Researchers help develop heat map to monitor movement during COVID-19 pandemic

Researchers from the University’s Institute of Population Health Sciences and Department of Electrical Engineering and Electronics, working with colleagues at The University of Manchester and Evergreen Life Ltd, have developed a live map of COVID-19 symptoms from an app that connects patients to their GP records and asks them questions about their health.

The Evergreen Life app (www.e-life.co.uk) is used by patients to book GP appointments, order repeat prescriptions, access their NHS GP records and record personal wellbeing information.

In response to COVID-19 the company started asking its app users about symptoms that might give early warning of how the pandemic is affecting communities. They pushed out questions via the app and asked our research teams to help them analyse the data and design further questions.

Users of the app from across the UK are being asked to report if they are self-isolating, have a fever or a dry cough. The anonymised data are used to create a national picture of those reporting symptoms. People are also asked to report when they recover.

App users are sent personalised information on national guidance, to help support their wellbeing. The platform is also being offered to give the advice from the NHS for users within the 1.5m “shielded” people identified to be at highest risk from the virus.

Leading universities, including Liverpool and Manchester, are helping the Evergreen team analyse the anonymised data.

Data from 25,548 responses of app users shows that by March 27, 10.4% of respondents had reported having the symptoms consistent with COVID-19, up from 8.1% in the initial survey on March 22, before lockdown was announced.

Before lockdown, 53% with symptoms were staying at home and after lockdown 89% with symptoms reported they were staying at home – showing that the majority of those with symptoms were acting on Government advice to self-isolate.

Professor Iain Buchan, Executive Dean of the Institute of Population Health and Chair in Public Health and Clinical Informatics, University of Liverpool, is one of the researchers analysing the data.

Professor Buchan is also working in the Merseyside Resilience Forum on his local community’s COVID-19 response while leading epidemiological research in the Liverpool Malawi COVID-19 initiative (https://www.liverpool.ac.uk/centre-of-excellence-infectious-diseases-research/covid-19/).

Professor Buchan, said: “As part of the University’s response to COVID-19 we have public health researchers and data scientists putting the clues together from different data sources on how the virus and the public health responses to it are affecting people.
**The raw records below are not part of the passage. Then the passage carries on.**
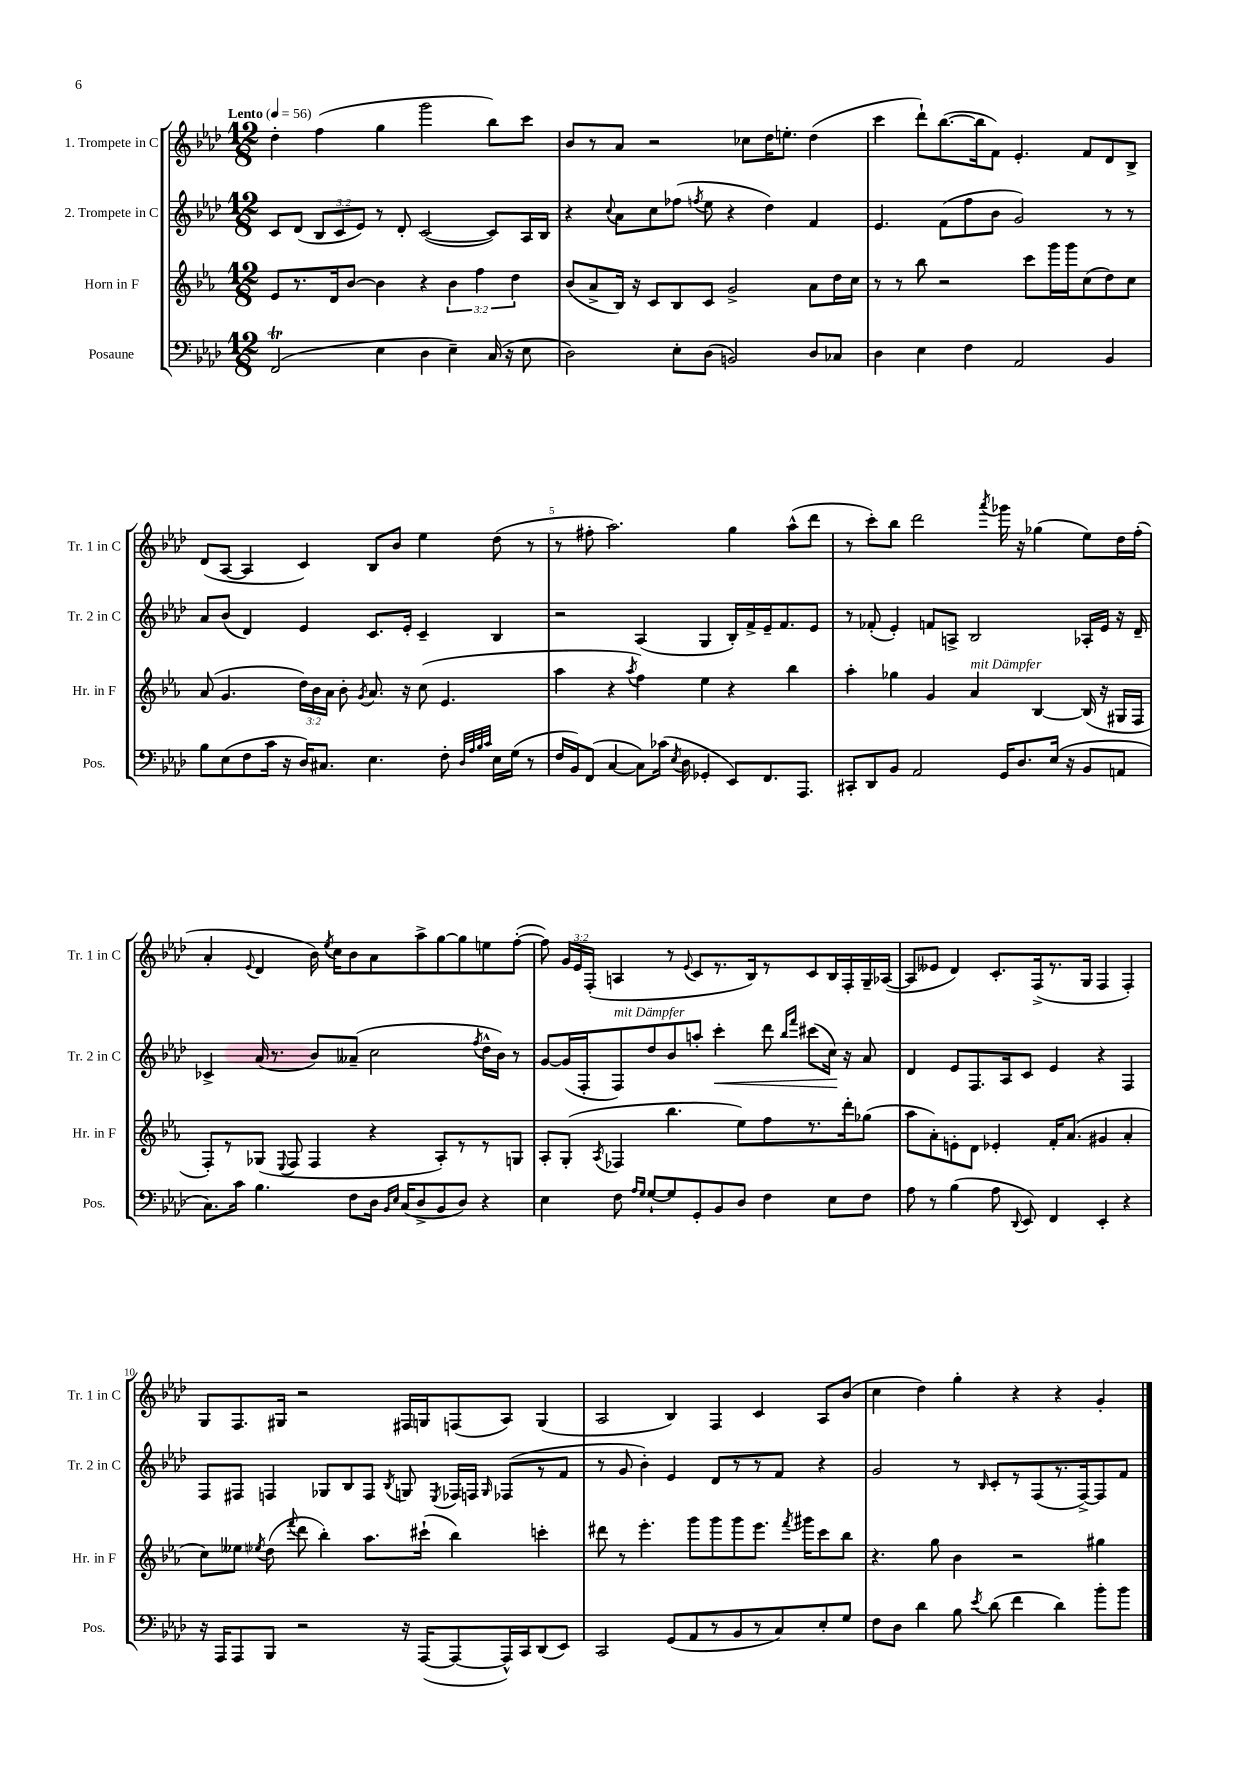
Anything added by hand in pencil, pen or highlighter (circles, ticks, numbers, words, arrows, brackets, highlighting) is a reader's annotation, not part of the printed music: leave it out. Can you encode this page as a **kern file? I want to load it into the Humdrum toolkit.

**kern	**kern	**kern	**kern
*staff4	*staff3	*staff2	*staff1
*clefF4	*clefG2	*clefG2	*clefG2
*k[b-e-a-d-]	*k[b-e-a-]	*k[b-e-a-d-]	*k[b-e-a-d-]
*M12/8	*M12/8	*M12/8	*M12/8
*MM56	*MM56	*MM56	*MM56
(2FF	8e-	8c	4dd-'
.	8.r	(8d-	.
.	.	12B-	(4ff
.	16d	.	.
.	.	12c	.
.	[8b-	.	.
.	.	12e-)	.
4E-	4b-]	8r	4gg
.	.	8d-'	.
4D-	4r	([2c	2ggg
4E-~)	6b-	.	.
.	6ff	.	.
(16C	.	8c])	8bb-)
16r	.	.	.
.	6dd	.	.
8E-	.	16A-	8ccc
.	.	16B-	.
=	=	=	=
2D-)	(8b-	4r	8b-
.	8a-^	.	8r
.	.	8qqcc	.
.	16B-)	8a-	8a-
.	16r	.	.
.	8c	8cc	2r
8E-'	8B-	(8ff-	.
.	.	8qff	.
(8D-	8c	8ee-	.
2BB)	2g^	4r	.
.	.	.	8cc-
.	.	4dd-)	16dd-
.	.	.	8.ee'
8D-	8a-	4f	(4dd-
8C-	16dd	.	.
.	16cc	.	.
=	=	=	=
4D-	8r	4.e-	4ccc
.	8r	.	.
4E-	8bb-	.	8ddd-`)
.	2r	(8f	([8.bb-
4F	.	8ff	.
.	.	.	16bb-]
.	.	8b-	8f)
2AA-	.	2g)	4.e-'
.	8ccc	.	.
.	16ggg	.	.
.	16ggg	.	.
.	(8cc	.	8f
4BB-	8dd)	8r	8d-
.	8cc	8r	8B-^
=	=	=	=
8B-	(8a-	8a-	(8d-
(8E-	4.g	(8b-	[8A-
8F	.	4d-)	4A-]
16c	.	.	.
16r	.	.	.
16D-)	24dd)	4e-	4c)
.	24b-	.	.
8.C#	.	.	.
.	24a-	.	.
.	8b-'	.	.
.	8qg	.	.
4.E-	8.a-	8.c	8B-
.	.	.	8b-
.	16r	16e-'	.
.	(8cc	4c~	4ee-
8F'	4.e-	.	.
32qqD-	.	.	.
32qqA-	.	.	.
32qqB-	.	.	.
32qqc	.	.	.
16E-	.	4B-	(8dd-
(16G	.	.	.
8r	.	.	8r
=	=	=	=
16F	4aa-	2r	8r
16BB-)	.	.	.
(8FF	.	.	8ff#'
[4C	4r	.	2.aa-)
.	8qaa-	.	.
8C])	4ff)	(4A-	.
(16c-	.	.	.
8qE-	.	.	.
16D-	.	.	.
4GG-'	4ee-	4G	.
8EE-)	4r	16B-')	4gg
.	.	16f^	.
8.FF	.	16e-~	.
.	.	8.f	.
.	4bb-	.	(8aa-^^
8.AAA-	.	.	.
.	.	8e-	8ddd-
=	=	=	=
8CC#'	4aa-'	8r	8r
8DD-	.	(8f-'	8ccc')
8BB-	4gg-	4e-')	8bb-
2AA-	.	.	2ddd-
.	4g	8f	.
.	.	8A^	.
.	4a-	2B-	.
.	.	.	8qaaa-
16GG	.	.	16ggg-
8.D-	.	.	16r
.	[4B-	.	(4gg-
(16E-	.	.	.
16r	.	.	.
8BB-	(16B-]	16A-'	8ee-)
.	16r	16e-	.
8AA	16G#	16r	16dd-
.	16F	16d-~	(16ff'
=	=	=	=
8.C)	8F')	4c-^	4a-'
.	8r	.	.
16c	.	.	.
.	.	.	8qqe-
4.B-	(8G-	(16a-	4d-
.	.	8.r	.
.	8qqE-	.	.
.	8F	.	.
.	4F	8b-)	16b-)
.	.	.	8qee-
.	.	.	16cc
8F	.	(8a--~	8b-
16D-	4r	2cc	8a-
16qqBB-	.	.	.
16qqE-	.	.	.
(16C	.	.	.
8D-^	.	.	8aa-^
8BB-	8A-')	.	[8gg
8D-)	8r	.	8gg]
.	.	8qff	.
4r	8r	16dd-^^	8ee
.	.	16b-)	.
.	8G	8r	([8ff'
=	=	=	=
4E-	8A-'	[8g	8ff])
.	(8G'	(16g]	24g
.	.	.	24e-
.	.	16F'	.
.	.	.	(24F'
.	8qA-	.	.
8F	4F-	8F)	4A
16qqA-	.	.	.
16qqG	.	.	.
[8G`	.	8dd-	.
8G]	4.bb-	8b-	8r
.	.	.	8qqe-
8GG'	.	8aa'	8c
8BB-	.	4ccc'	8.r
8D-	8ee-)	.	.
.	.	.	16B-)
4F	8ff	8ddd-	8r
.	.	16qqbb-	.
.	.	16qqfff	.
.	8.r	(8ccc#	8c
8E-	.	16cc)	16B-
.	16ddd'	16r	16F'
8F	(8gg-	8a-	16G~
.	.	.	([16A-
=	=	=	=
8A-	8aa-	4d-	8A-]
8r	8a-')	.	8e--
(4B-	8e'	8e-	4d-)
.	8d	8.F	.
8A-	4e-'	.	8.c'
.	.	16A-	.
8qqDD-	.	.	.
8EE-)	.	8c	.
.	.	.	(16F^
4FF	16f'	4e-	8.r
.	(8.a-	.	.
.	.	.	16G
4EE-'	4g#	4r	4F
4r	4a-'	4F	4F')
=	=	=	=
16r	8cc)	8F	8G
16AAA-	.	.	.
8AAA-	8ee--	8F#	8.F
.	8qee-	.	.
8BBB-	(8dd	4F	.
.	.	.	16G#
.	8qqfff	.	.
2r	8ddd	.	2r
.	4bb-')	8G-	.
.	.	8B-	.
.	8.aa-	8F	.
.	.	8qB-	.
16r	.	8G	16F#
([16AAA-	(16ccc#`	.	16G
.	.	8qE-	.
8AAA-_	4bb-)	16F-	(8F
.	.	16F	.
.	.	16qqG	.
16AAA-^^])	.	(8F-	8A-)
16CC	.	.	.
(8DD-	4ccc'	8r	(4G
8EE-)	.	8f	.
=	=	=	=
2CC	8ddd#	8r	2A-
.	8r	8g	.
.	4.eee-'	4b-')	.
(8GG	.	4e-	4B-)
8AA-	8ggg	.	.
8r	8ggg	8d-	4F
8BB-	8ggg	8r	.
8r	8.eee-	8r	4c
8C)	.	8f	.
.	8qfff	.	.
.	16ggg#	.	.
8E-'	8ccc	4r	8A-
8G	8bb-	.	(8b-
=	=	=	=
8F	4.r	2g	4cc
8D-	.	.	.
4d-	.	.	4dd-)
.	8gg	.	.
8B-	4b-	8r	4gg'
8qe-	.	16qqB-	.
(8d-	.	8c'	.
4f	2r	8r	4r
.	.	(8F	.
4d-)	.	8.r	4r
.	.	[16F^)	.
8b-'	4gg#	8F]	4g'
8b-	.	8f	.
==	==	==	==
*-	*-	*-	*-
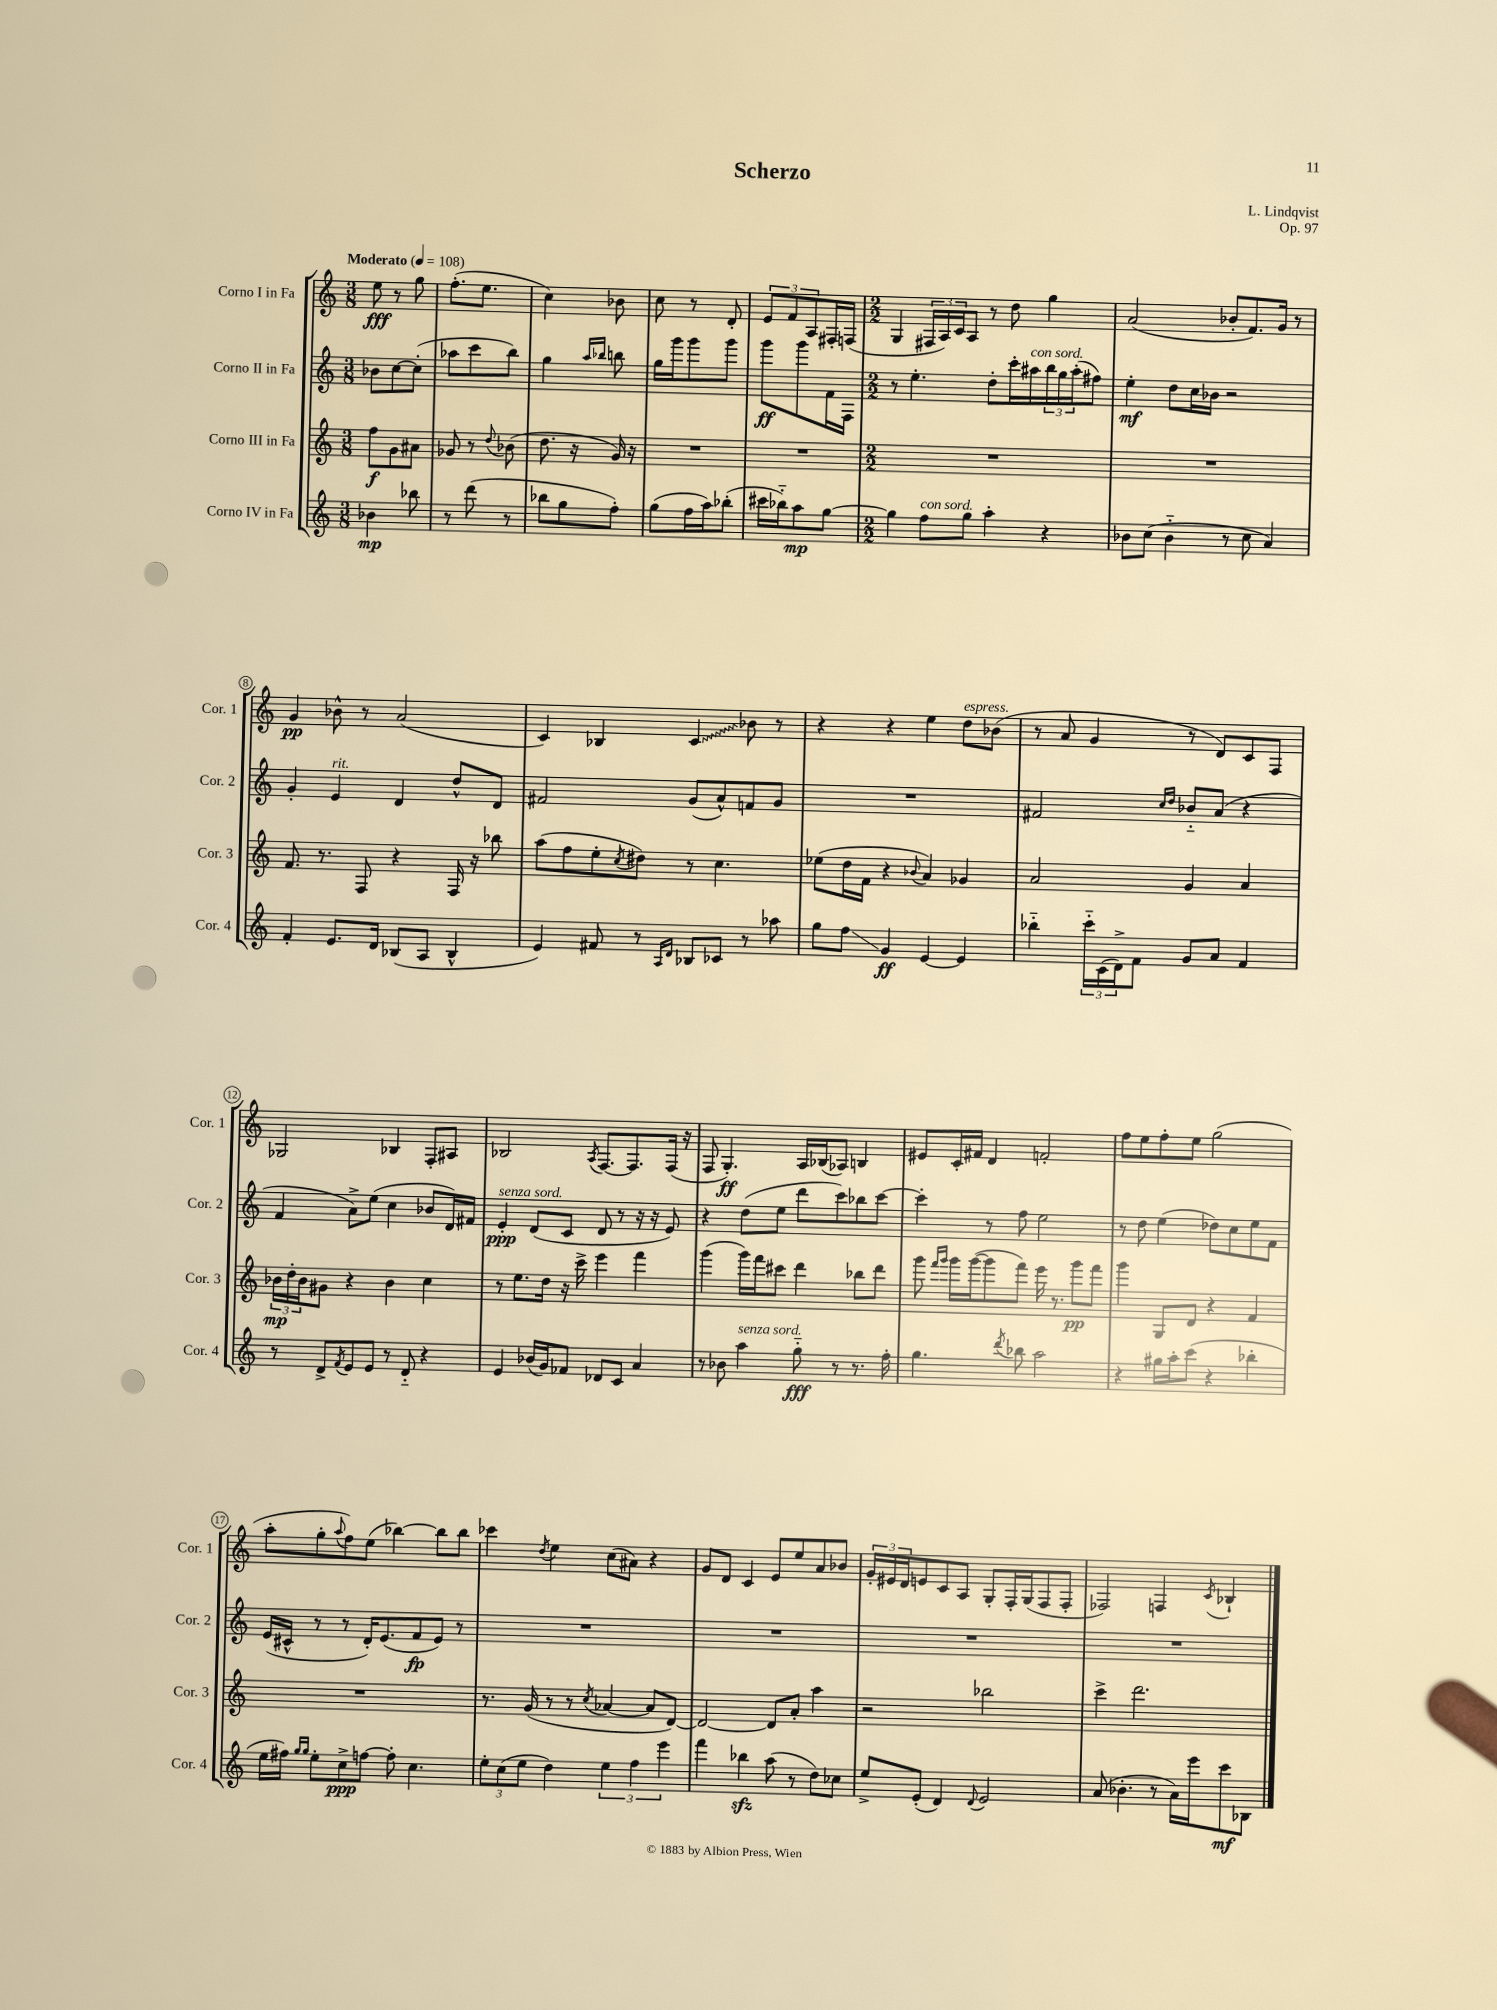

“The Evergreen app enables us quickly to ask questions of large numbers of people about their symptoms, giving an earlier and more complete picture than NHS data alone can show. Using anonymised data linked, with patients’ consent, to their GP records, we may see how people with different conditions and medications in different regions get on over time.

“This is also an important way to explore how the control measures are affecting health and wellbeing. Right now, the more people who report their symptoms and experiences in this way, the more information local services have to best prepare themselves.”

Professor Simon Maskell, from the Department of Electrical Engineering and Electronics, said: “To be confident in making effective decisions in the midst of this pandemic, we need to reduce the uncertainty associated with our predictions.

“The best way to achieve that will be to empower the epidemiological models already being used with a combination of information from each of many disparate data sources, all of which provide different perspectives on what’s happening. Evergreen’s data is already making a key contribution by giving us both early sight of likely trends in future hospital admissions and indications of where COVID-19 is most likely to spread most quickly in the future.

“The potential to ask pertinent questions of the individuals and to capitalise on data pertinent to the individuals’ medical history, in a framework that has been built to incorporate informed consent and anonymity, means that Evergreen’s data has significant potential to do even more to help win this battle with COVID-19. “

Evergreen Life CEO Stephen Critchlow, said: “We’ve asked our 750,000 users to help build a heat map of those with symptoms of COVID-19 to help the NHS and researchers better understand how the virus is moving and spreading around the UK. We’ve already heard from over 25,000 people and the questionnaire has been completed over 40,000 times.

“We have compared the situation before and after lockdown. It shows that while many more people are now staying at home, the number of people reporting symptoms has risen from 8.1% to 10.4%.”